Let's say that we have a falling object with two forces acting on the object: gravity $F_g = mg$ and a first order drag force $F_d = kv$.
Terminal velocity will be reached when gravity is equal to the drag force.
It turns out that for larger $k$, 1) a lower terminal velocity will be reached and 2) the terminal velocity will be reached faster. You can see this by solving the following differential equation:
$$m\frac{dv}{dt} = mg - kv$$
I am wondering if this is actually a trivial statement, i.e. can you conclude this with 100% certainty without explicitly solving the differential equation (so conceptually/with logic, at the same time with 100% guarantee)?

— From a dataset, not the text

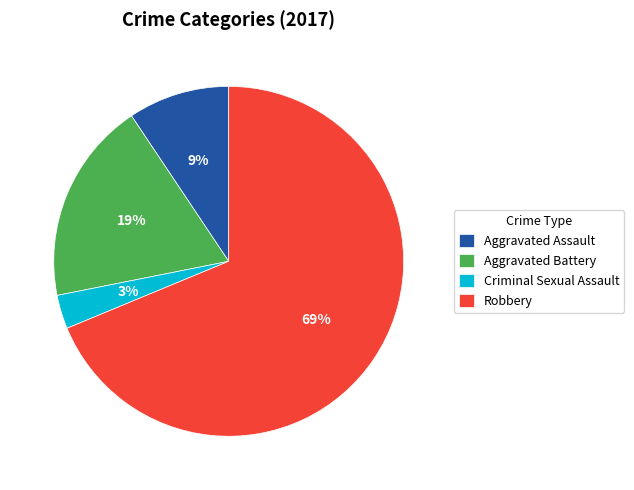

What percentage is the Aggravated Battery slice, to the nearest percent?

19%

Here is my attempt: In order to reach terminal velocity, the drag force needs to be equal to gravity, i.e. $mg = kv$. If $k$ is large, then you only need a small $v$ in order for the two forces to be equal. If $k$ is small, you need a large $v$ in order for the two forces to be equal.
However, at the same time, if $k$ is small, that means that the acceleration of the object is larger at any given time (due to a greater difference between gravity and drag), thus the velocity will increase faster. Does this mean that the drag force will increase faster or possibly at the same rate? Well, not necessarily, because $k$ is smaller as well. So if we look at $F_d(t) = kv(t)$, then $v(t)$ will increase faster, but $k$ is smaller. So the question is, whether overall $F_d$ will grow faster or slower for smaller $k$. Can we guarantee this without any explicit calculation?
In other words, we have:
$$ \frac{dF_d(t)}{dt} = k\frac{dv(t)}{dt}.$$ For large $k$, we have that $\frac{dv(t)}{dt}$ is smaller for any $t$. However, we also have a linear scaling of $k$ and the $k$ is larger. So we have a competition between $k$ and $\frac{dv(t)}{dt}$.
Note: what I mean with reach terminal velocity faster is reaching a particular threshold faster, e.g. 99% of terminal velocity.